İnsanlık Anıtı nasıl "ucube" oldu?

Heykeltıraş Mehmet Aksoy, Kars'a diktiği fakat sonrasında "ucube" denilerek yıkılan barış heykeli ile sanat-siyaset ilişkisini kendi penceresinden anlatıyor

Sanat politik bir mesaj vermez, sanat bir mesaj verir. Çünkü politik olan her zaman taraflıdır. Sanat objektif düşünceyle sübjektif düşüncelerin birleşiminden bir anlam çıkarır ve biz bu anlama form vermeye çalışırız. Heykeltıraş olarak bizim işimizin zorluğu buradadır.  Özünde formlar değişse de biçim değişse de aynı kalıyorsun. Çünkü özünde sen, sensin.

Bu sözlerin sahibi sanatsal zindeliğinden hiçbir şey yitirmemiş bir kişi; heykeltıraş Mehmet Aksoy.

84 yaşında hala üretmeye, yaratmaya, hayalleri ve düşüncelerini taş ile buluşturmaya devam ediyor.

Türkiye’de geniş çevreler onu, Kars’ta diktiği "İnsanlık Anıtı" heykeli ile tanımıştı.

12 sene önce tam da bu zamanlar, dönemin başbakanı Recep Tayyip Erdoğan, Aksoy’un eseri için “ucube” tanımını yapınca söz konusu heykel bir anda memleketin gündemine oturmuştu.

Kamuoyunu uzun süre meşgul eden tartışmaların ardından 24 buçuk metre uzunluğundaki “İnsanlık Anıtı” 2011’in haziran ayında bütünüyle kaldırılıp yıkılmıştı.
 


Mehmet Aksoy sanat hayatının 60. yılını yaşıyor.

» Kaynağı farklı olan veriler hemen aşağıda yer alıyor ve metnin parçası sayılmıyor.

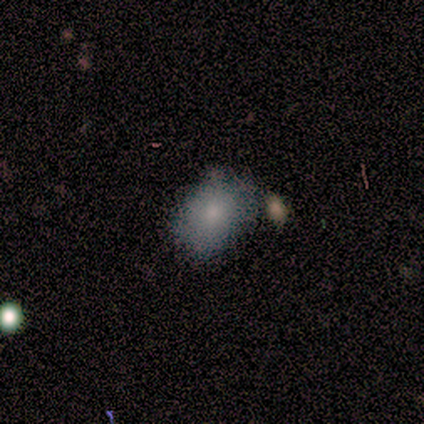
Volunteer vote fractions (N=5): Morphology: type=smooth (100%); roundness=in between (100%); merging=none (60%).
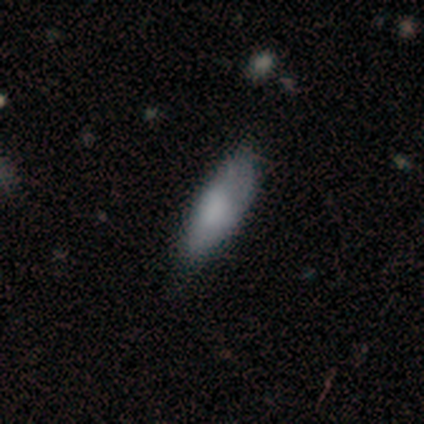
Volunteers were most divided on "how rounded" (2-way tie): in between: 46%, cigar-shaped: 46%, round: 7%. More confident: smooth or featured — smooth (74%); merging — none (54%).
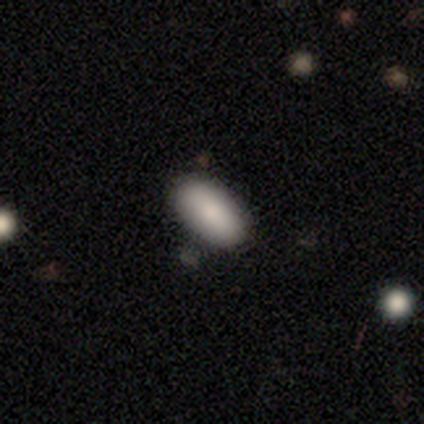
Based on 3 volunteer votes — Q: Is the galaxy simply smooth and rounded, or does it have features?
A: smooth — 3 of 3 (100%).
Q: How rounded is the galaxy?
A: in between — 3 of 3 (100%).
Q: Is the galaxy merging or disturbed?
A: none — 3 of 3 (100%).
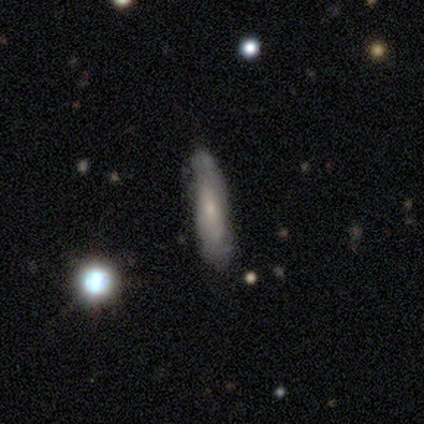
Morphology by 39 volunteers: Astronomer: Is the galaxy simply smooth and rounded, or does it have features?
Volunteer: smooth — 59%.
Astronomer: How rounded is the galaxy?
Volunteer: cigar-shaped — 78%.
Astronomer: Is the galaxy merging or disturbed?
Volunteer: none — 56% (runner-up: minor disturbance, 33%).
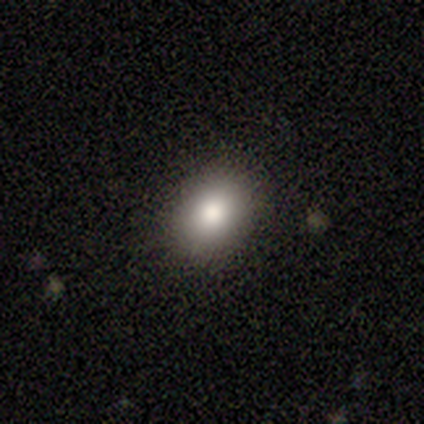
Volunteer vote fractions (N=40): Smooth or featured? smooth (82%)
How rounded? in between (73%)
Merging? none (89%)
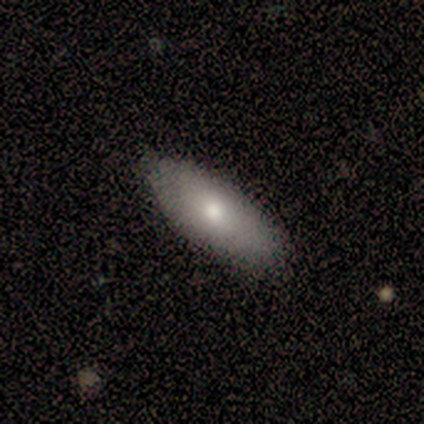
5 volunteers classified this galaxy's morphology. Q: Smooth or featured?
A: featured or disk (60%); runner-up: smooth (40%)
Q: Edge-on disk?
A: no (100%)
Q: Bar?
A: no (100%)
Q: Spiral arms?
A: no (100%)
Q: Bulge size?
A: small (67%); runner-up: moderate (33%)
Q: Merging?
A: none (100%)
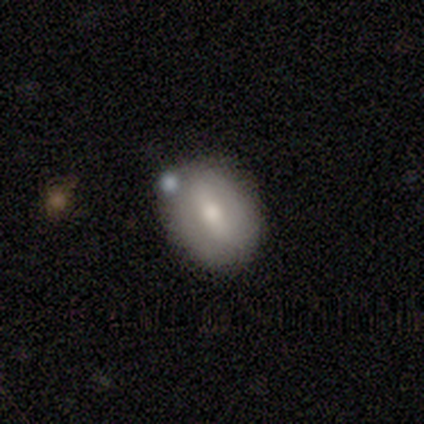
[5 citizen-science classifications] This is likely a featured or disk galaxy (60%). It is likely not viewed edge-on (67%). Bar: clearly strong (100%). Spiral arm pattern: clearly no (100%). Central bulge: clearly moderate (100%). Merging: marginally none (40%, tied with minor disturbance).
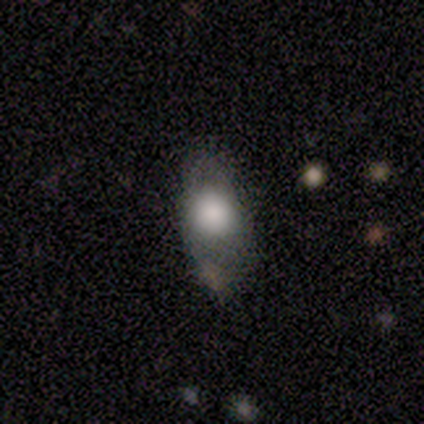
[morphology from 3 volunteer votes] Volunteers were most divided on "smooth or featured": smooth: 67%, featured or disk: 33%, star or artifact: 0%. More confident: how rounded — in between (100%); merging — none (67%).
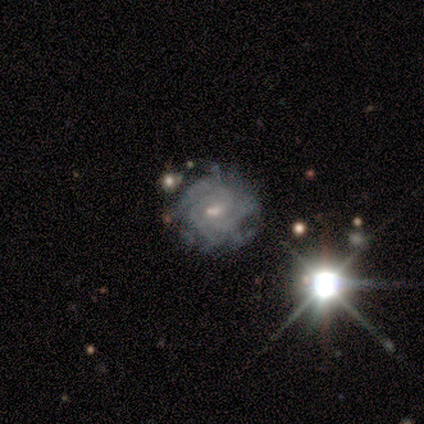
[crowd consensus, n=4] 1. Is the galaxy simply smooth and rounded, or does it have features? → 50% star or artifact, 25% smooth, 25% featured or disk.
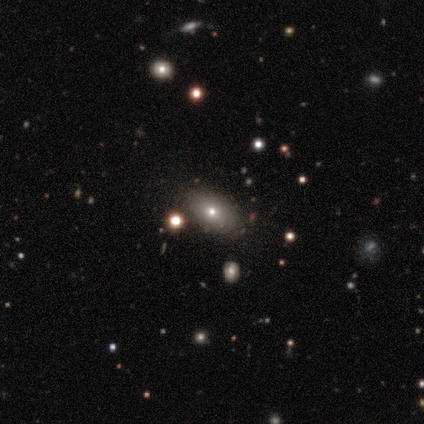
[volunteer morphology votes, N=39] This is likely a smooth galaxy (64%). How rounded: clearly in between (92%). Merging: clearly none (91%).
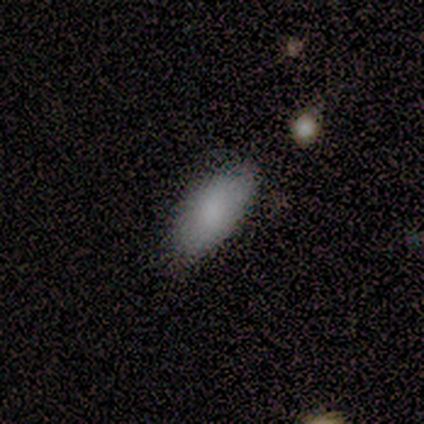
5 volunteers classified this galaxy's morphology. smooth-or-featured: smooth: 100% | featured or disk: 0% | star or artifact: 0%
  how-rounded: in between: 100% | round: 0% | cigar-shaped: 0%
  merging: none: 100% | minor disturbance: 0% | major disturbance: 0% | merger: 0%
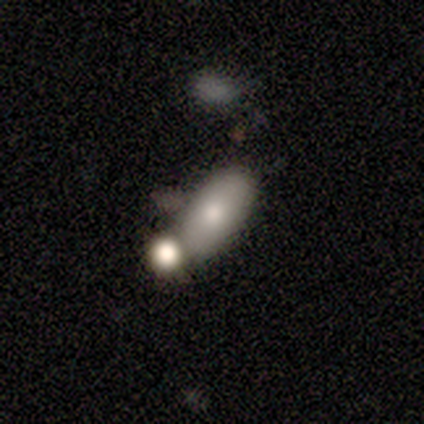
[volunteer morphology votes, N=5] Overall: smooth (100%). How rounded: in between (80%). Merging: none (80%).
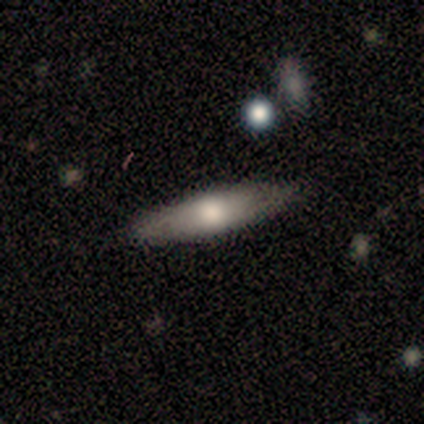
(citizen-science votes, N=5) Morphology: type=smooth (60%); roundness=in between (67%); merging=none (100%).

"İnsanlık Anıtı" ne ilk ne son eseriydi.

Kamuoyu ona daha çok bu çalışmasıyla bilse de gerek Türkiye gerek Almanya’da yıllardan bu yana çok sayıda eserin altına imzasını attı, başkaca çalışmalarıyla da tartışma yarattı.

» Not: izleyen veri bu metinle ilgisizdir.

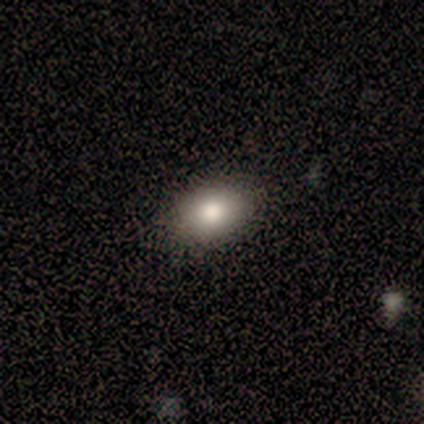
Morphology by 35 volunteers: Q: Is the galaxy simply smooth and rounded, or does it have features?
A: smooth — 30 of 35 (86%).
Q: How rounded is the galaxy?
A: in between — 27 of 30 (90%).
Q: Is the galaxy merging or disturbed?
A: none — 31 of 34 (91%).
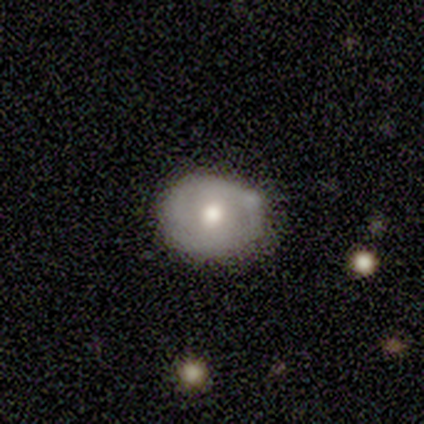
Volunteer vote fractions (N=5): Smooth or featured? featured or disk (80%)
Edge-on disk? no (100%)
Bar? no (100%)
Spiral arms? no (100%)
Bulge size? moderate (100%)
Merging? none (60%)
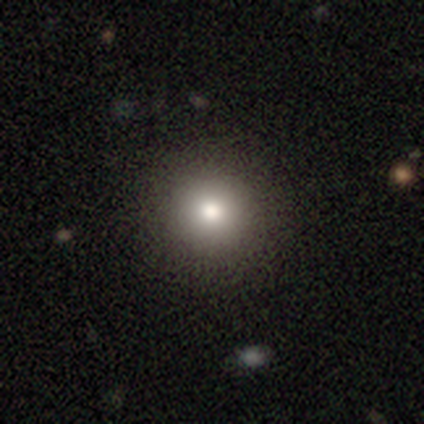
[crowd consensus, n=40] Smooth or featured: smooth — 80% (star or artifact — 18%)
How rounded: round — 97% (in between — 3%)
Merging: none — 58% (minor disturbance — 3%)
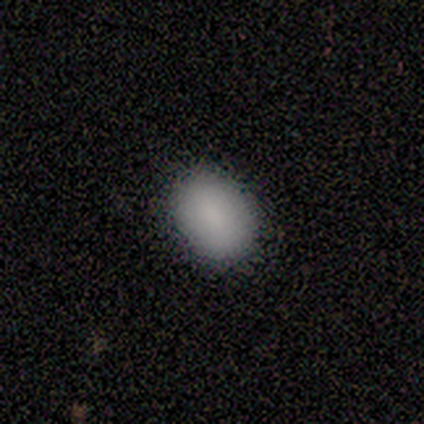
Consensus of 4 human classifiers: This is clearly a smooth galaxy (100%). How rounded: clearly in between (100%). Merging: clearly none (100%).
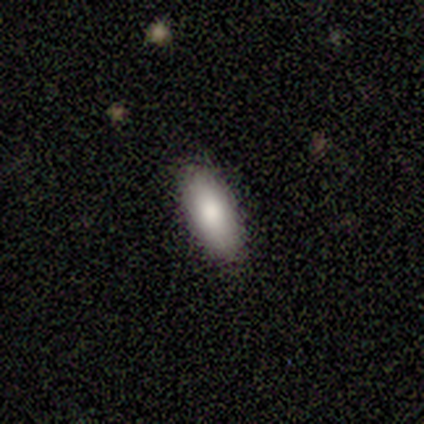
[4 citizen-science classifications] smooth 100%, featured or disk 0%, star or artifact 0%. Down the decision tree: how rounded — in between (75%); merging — none (50%, tied with minor disturbance).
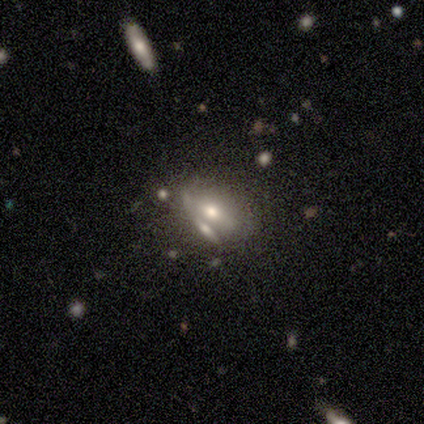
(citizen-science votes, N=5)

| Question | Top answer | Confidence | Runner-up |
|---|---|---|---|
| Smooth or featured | featured or disk | 80% | star or artifact (20%) |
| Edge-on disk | no | 75% | yes (25%) |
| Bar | no | 67% | weak (33%) |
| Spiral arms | no | 67% | yes (33%) |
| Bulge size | moderate | 67% | small (33%) |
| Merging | merger | 50% | none (25%) |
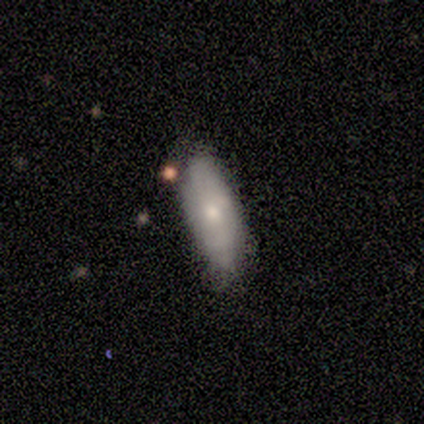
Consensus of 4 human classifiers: Smooth or featured? smooth (50%, tied with featured or disk)
How rounded? in between (50%, tied with cigar-shaped)
Merging? none (100%)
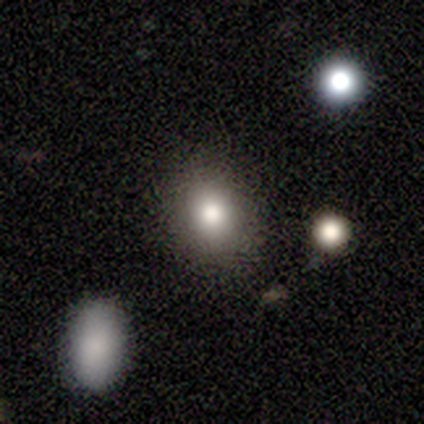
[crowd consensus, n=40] This appears to be a smooth galaxy with no disk features (82%) that is round (52%). Merging: none (84%).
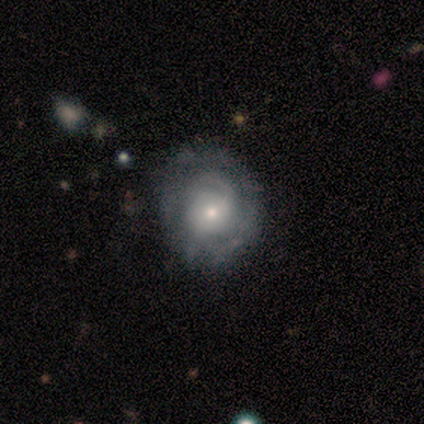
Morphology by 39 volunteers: Smooth or featured? featured or disk (72%)
Edge-on disk? no (89%)
Bar? no (68%)
Spiral arms? yes (80%)
Spiral winding? tight (65%)
Spiral arm count? 1 (35%, tied with can't tell)
Bulge size? small (64%)
Merging? none (69%)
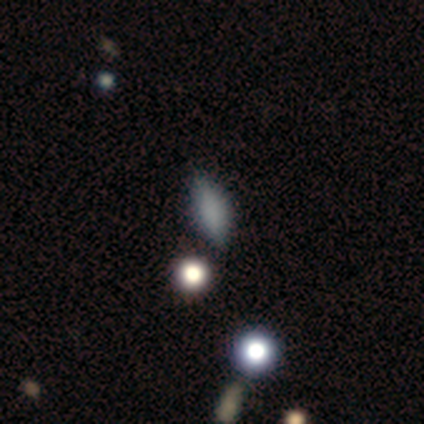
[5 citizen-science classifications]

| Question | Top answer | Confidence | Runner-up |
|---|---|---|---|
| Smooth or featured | smooth | 100% | — |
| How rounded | in between | 100% | — |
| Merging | none | 100% | — |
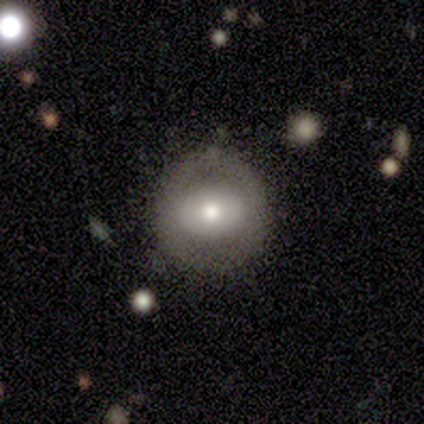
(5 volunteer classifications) Overall: smooth (80%). How rounded: round (75%). Merging: none (100%).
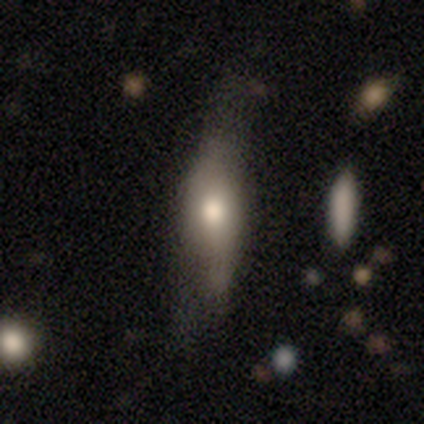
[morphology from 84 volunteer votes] smooth_or_featured: smooth (p=0.69) [alt: featured or disk p=0.24]
how_rounded: in between (p=0.55) [alt: cigar-shaped p=0.43]
merging: none (p=0.40) [alt: minor disturbance p=0.37]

1989'da Bonn’da “Asker Kaçağı” heykelinin ardından Alman askerlerini küçük düşürdüğü gerekçesiyle de hakkında dava açılmıştı.

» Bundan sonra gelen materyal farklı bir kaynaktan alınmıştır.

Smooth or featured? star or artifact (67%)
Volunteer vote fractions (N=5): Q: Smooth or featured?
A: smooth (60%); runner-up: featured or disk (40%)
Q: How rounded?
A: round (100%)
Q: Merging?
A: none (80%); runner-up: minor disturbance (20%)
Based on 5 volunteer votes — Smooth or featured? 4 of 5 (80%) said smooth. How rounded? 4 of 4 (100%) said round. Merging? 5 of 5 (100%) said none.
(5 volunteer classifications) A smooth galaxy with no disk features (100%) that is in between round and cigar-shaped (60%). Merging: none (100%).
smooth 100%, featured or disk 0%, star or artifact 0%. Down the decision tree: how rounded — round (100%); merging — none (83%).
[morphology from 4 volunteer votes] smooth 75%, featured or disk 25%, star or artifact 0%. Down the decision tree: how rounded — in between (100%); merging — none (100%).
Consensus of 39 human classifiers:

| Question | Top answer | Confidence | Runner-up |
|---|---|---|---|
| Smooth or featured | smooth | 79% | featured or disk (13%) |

Türkiye'de ise davalar tam aksi istikamette seyretti.

Bugünlerde hayatını İstanbul Polenezköy’de kendi tasarladığı bok böceği şeklindeki evinde sürdürüyor Mehmet Aksoy, "Neden böyle bir tasarım?" diye sorduğumda Antik Mısır’da bu böceğe kutsallık atfedildiği hatırlatmasını yapıyor.
 


Evi aynı zamanda hem atölye hem sergi hüviyetinde.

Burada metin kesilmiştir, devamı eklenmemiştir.